Die Wahl des PMS und des Channel-Managers ist eine der folgenreichsten Technologieentscheidungen, die ein Hotelbetreiber trifft. Sie wirkt sich auf jede Buchung, jede Gästeinteraktion, jeden Finanzbericht und jede Umsatzchance aus. Die richtige Wahl bedeutet reibungslosere Abläufe, weniger Doppelbuchungen, intelligenteres Revenue Management, eine stärkere Multi-Channel-Vertriebspräsenz des Hotels und einen klaren Weg zu mehr Direktbuchungen.
Die Betreiber, die auf dem heutigen wettbewerbsintensiven Markt erfolgreich sind, sind nicht unbedingt diejenigen mit den größten Häusern oder den besten Standorten. Es sind diejenigen mit den besten Systemen, deren Channel-Manager und PMS-Integration reibungslos funktionieren, deren Echtzeit-Synchronisation Fehler verhindert, bevor sie entstehen, und deren Leistungsberichte Daten in Entscheidungen umwandeln.

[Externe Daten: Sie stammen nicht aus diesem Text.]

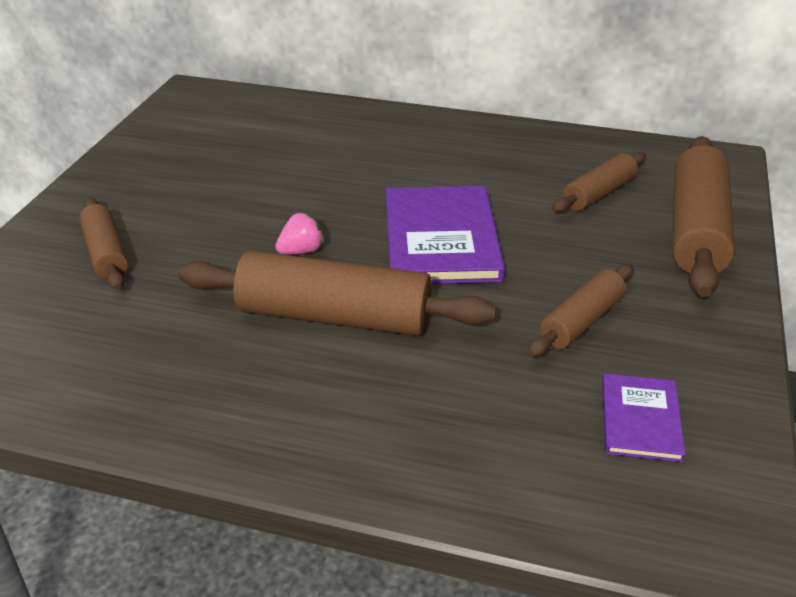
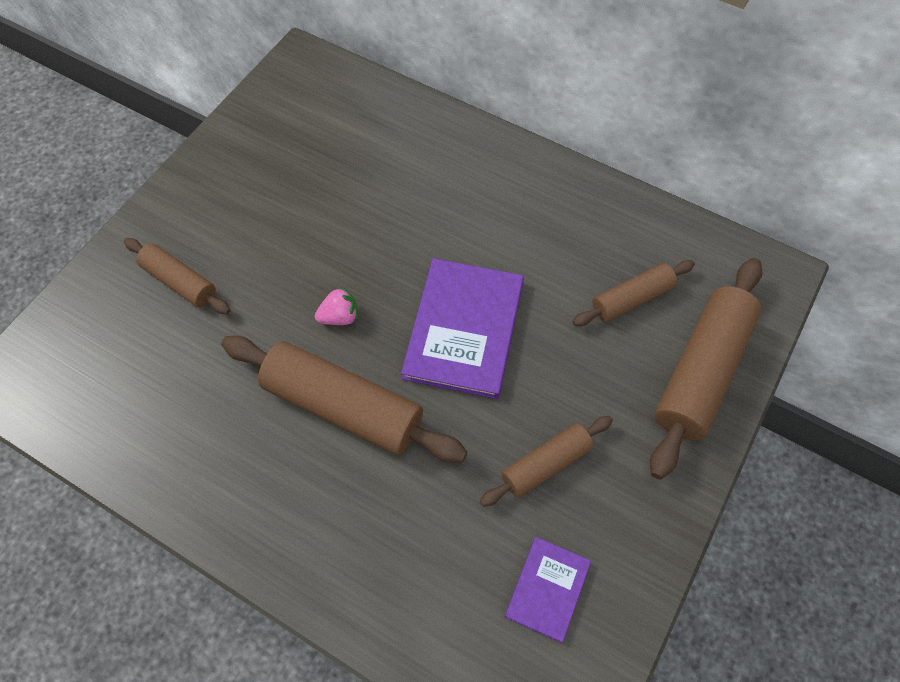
camera: 15 degrees right, 25 degrees up
(106, 253) = (180, 282): brown rolling pin -> brown rolling pin turned 45 degrees counterclockwise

Die Technologie ist heute vorhanden, um Ihr Hotel mit einem Maß an Präzision und Automatisierung zu betreiben, das vor einem Jahrzehnt noch unvorstellbar war. Die Frage ist nicht, ob Sie Ihr PMS und Ihren Channel-Manager integrieren sollen, sondern wie schnell Sie dies umsetzen können.